§ **Directions for this task**
Using the passage below about waiting on a publisher, answer each question:
1. What did the writer do with the manuscript after finishing the revision?
2. What does the writer name as their first creative world?
3. How did the writer keep warm while waiting in line outside the Equity building?

§ **Source passage**
= Beginning of Section =

I’m waiting again.  This time for an answer.  A final answer, at least from one publisher.  It may be a few weeks, or a couple of months, but the answer will come soon, or so I have been told.  I’ve done everything I can do, controlled everything over which I have control.  I finished my revision and resubmitted the manuscript.  Now I wait.  And while I wait, I attempt to armor myself against disappointment.  Which is, of course, impossible. 

As I’ve mentioned, my first creative world was the world of theatre, not literature.  I was an actress.  A real one!  With an Equity card and everything.  I worked in New York.  I never made it to Broadway or anything, but I did work off Broadway, and I toured, and I often worked downtown where the work itself is a delight but the pay is not.  I used to get up at four in the morning to go to auditions on freezing New York winter mornings.  I’d sit outside the Equity building in the long line, singing my sixteen bars to keep me warm, but I almost never got the job I was there to get.  I learned to survive the clipped dismissal from the other side of the casting table.  “Thank you,” they’d say, that little phrase that masks so many brutal truths.  “No.  Not right for us.  Thanks for trying.  Maybe next year.  If you were shorter.  If you lost weight.  If you were blonde.  If your resume were better.  If you were more of a dancer.  If we were in a better mood.  If you weren’t so much like that girl we already hired.  Just not what we had in mind.”

= End of Section =

§ **Records shown**
= Beginning of Section =

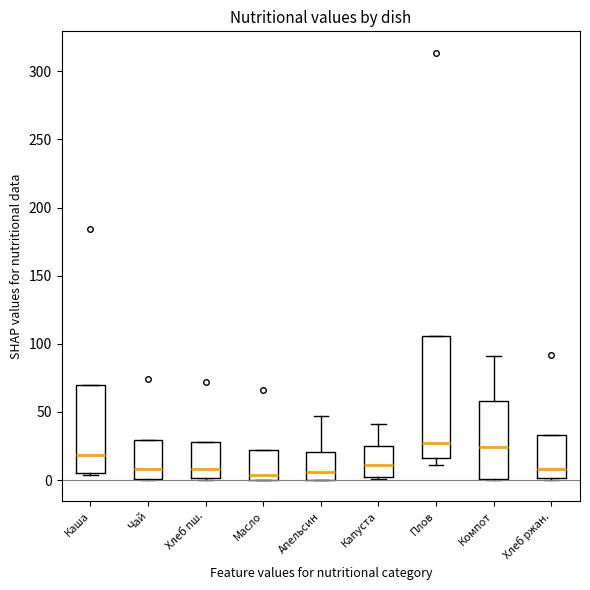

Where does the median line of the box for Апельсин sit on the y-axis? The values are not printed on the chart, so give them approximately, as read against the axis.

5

= End of Section =
= Beginning of Section =

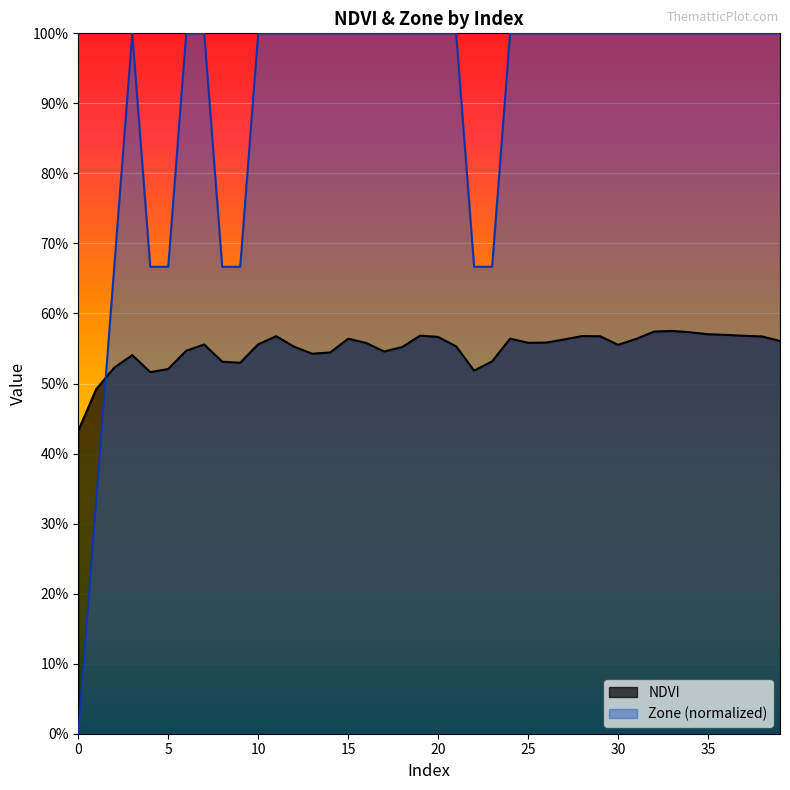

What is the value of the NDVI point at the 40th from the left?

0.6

= End of Section =

§ **Final answer**
1. Resubmitted it.
2. The world of theatre.
3. By singing their sixteen bars.